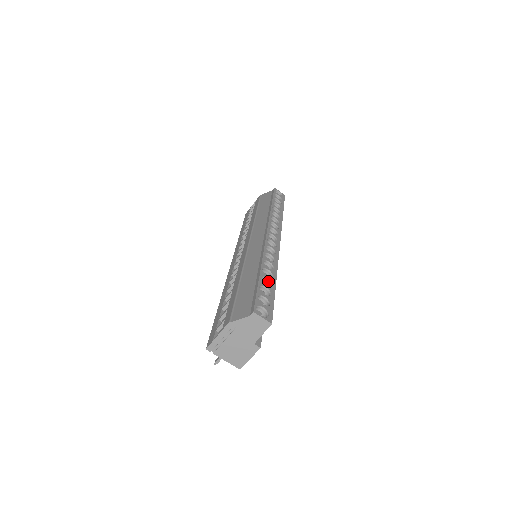
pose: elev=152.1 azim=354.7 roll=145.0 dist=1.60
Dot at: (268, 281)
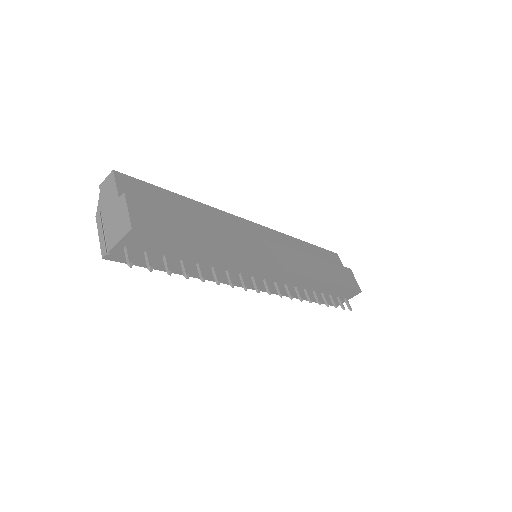
Dot at: occluded
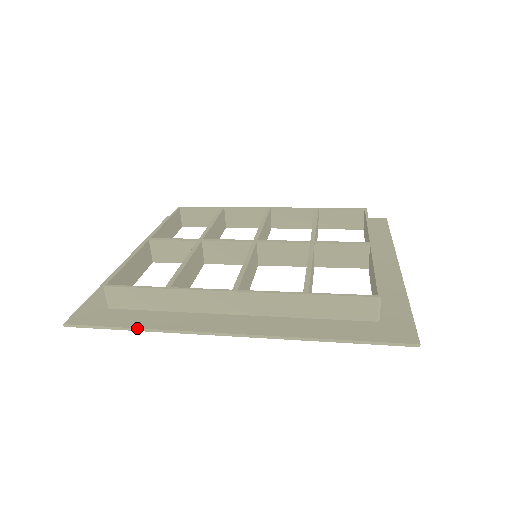
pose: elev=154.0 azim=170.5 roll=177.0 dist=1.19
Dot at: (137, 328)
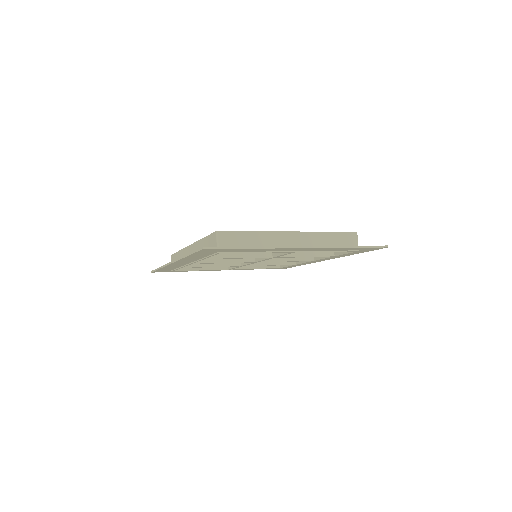
Dot at: (160, 267)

━━━━━━━━━━

*TASK*
Write out every line of text from all the rows above as a numbered list. Skip any blank lines and leave the pictures out.

*CORRECT ANSWER*
1. pose: elev=152.1 azim=354.7 roll=145.0 dist=1.60
2. Dot at: (268, 281)
3. Dot at: occluded
4. pose: elev=154.0 azim=170.5 roll=177.0 dist=1.19
5. Dot at: (137, 328)
6. Dot at: (160, 267)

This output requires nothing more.